Com Outro Olhar

Da cidade existem as imagens óbvias. As imagens da realidade habitual, de significado imediato, que não deixa margens à subjectividade (escorregadia, incontrolável, mas quase sempre fascinante) da interpretação e à fantasia do segundo sentido. Ou terceiro, ou quarto. Tantas quantas as ressonâncias que fazem ecoar, em qualquer parte, dentro de nós.

Imagens óbvias da cidade, repetidas como marcas de identificação são, por exemplo, as da Ribeira, com as pontes (pênsil e, depois, Luís I) de que existem milhares de estampas, fotografias, ilustrações, gravuras, fotogramas de filmes, desenhos, pinturas. O bilhete postal turístico, já que as imagens óbvias impregnam o nosso olhar com as marcas de um quotidiano estável, organizado ao longo do tempo (como a da Torre dos Clérigos, eleita a imagem preferencial dos portuenses). Desde sempre, desde que existe o mundo (desde que nascemos e apreendemos a cidade) a que os ligam afectos que estruturam a visão e a própria concepção sobre a vida.

Da vida, quero dizer, dos espaços onde nos movemos e da gente que neles vive. E assim, as imagens óbvias confirmam a espécie de catálogo de referências do nosso imaginário. As referências de uma realidade habitual: a cidade e os seus lugares, as ruas e as suas arquitecturas (em que já não reparamos de tão conhecidas), a Natureza na passagem dos dias. E, certamente, as referências de nós próprios nas relações com os outros.

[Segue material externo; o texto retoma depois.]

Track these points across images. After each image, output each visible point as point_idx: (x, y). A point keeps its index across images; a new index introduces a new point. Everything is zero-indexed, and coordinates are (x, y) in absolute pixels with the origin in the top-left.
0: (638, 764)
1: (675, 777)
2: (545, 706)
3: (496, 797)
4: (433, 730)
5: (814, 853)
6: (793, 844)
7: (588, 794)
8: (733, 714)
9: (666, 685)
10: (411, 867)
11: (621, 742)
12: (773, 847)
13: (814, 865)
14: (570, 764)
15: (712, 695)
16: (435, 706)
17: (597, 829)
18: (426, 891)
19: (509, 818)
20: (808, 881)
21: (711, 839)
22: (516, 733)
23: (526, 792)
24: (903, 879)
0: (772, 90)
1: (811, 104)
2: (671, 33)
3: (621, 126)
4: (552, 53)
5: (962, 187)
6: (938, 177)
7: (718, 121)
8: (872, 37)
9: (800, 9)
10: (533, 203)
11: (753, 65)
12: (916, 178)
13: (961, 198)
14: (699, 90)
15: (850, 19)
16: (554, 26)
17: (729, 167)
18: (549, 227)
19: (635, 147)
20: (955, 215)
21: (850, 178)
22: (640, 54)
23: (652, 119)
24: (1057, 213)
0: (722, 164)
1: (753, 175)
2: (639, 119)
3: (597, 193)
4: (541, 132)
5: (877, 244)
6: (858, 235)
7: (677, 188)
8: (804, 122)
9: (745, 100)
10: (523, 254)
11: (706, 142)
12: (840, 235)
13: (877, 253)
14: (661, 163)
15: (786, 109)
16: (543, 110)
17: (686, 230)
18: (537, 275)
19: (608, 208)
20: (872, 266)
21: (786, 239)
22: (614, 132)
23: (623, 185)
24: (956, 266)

Mas, oferecendo-se à nossa curiosidade, existem as «outras» imagens. As imagens inabituais, que nos surpreendem. As imagens alternativas dos bilhetes-postais, rompendo com os modos de ver preferentemente utilizados, que, não raramente, estilhaçam a nossa concepção fotográfica do quotidiano, porque são inesperadas que, muitas vezes, nem damos por elas e, por isso, deixamos escapar pormenores do real, tão importantes e significativos quanto as imagens que convencionamos aceitar como representativas da Cidade.

Porque as imagens inabituais são principalmente desafios, propõem um outro reportório de símbolos e, se calhar, outro código para interpretar o Porto, implicando outra leitura da cidade enquanto universo fragmentado em pormenores essenciais, instantâneos fugazes, contornos de coisas aparentemente imperceptíveis, luzes e claro-escuros quase imateriais. Por exemplo, ver o Porto assim: o catavento da Igreja de Lordelo, o castanheiro da esquina diante da Capela das Almas (e o seu fumo – e, se possível, o seu aroma), o presépio da Igreja dos Grilos, a porta arruinada da Fábrica dos Rebuçados Victória, o cão gordo, chinês que pára no Infante, a forma de sapato da Rua do Cativo, o bebedouro de animais da Rua do Souto, o Jardim Zoológico de plástico do muro da Mocidade da Arrábida, o lusco-fusco misterioso do Roleto, a assombração do Monte dos Judeus, o retrato do Manuel Tintim, em Campanhã, o ruído da água correndo do rio Frio, no Carregal, etc.

E depois, juntar estas e milhões mais de imagens espalhadas por aí e a partir delas reconstruir – como se fosse um puzzle – a realidade estilhaçada a que chamamos cidade, que espera de nós um gesto, atitude, vontade ou simpatia do descobrimento. E do reencontro.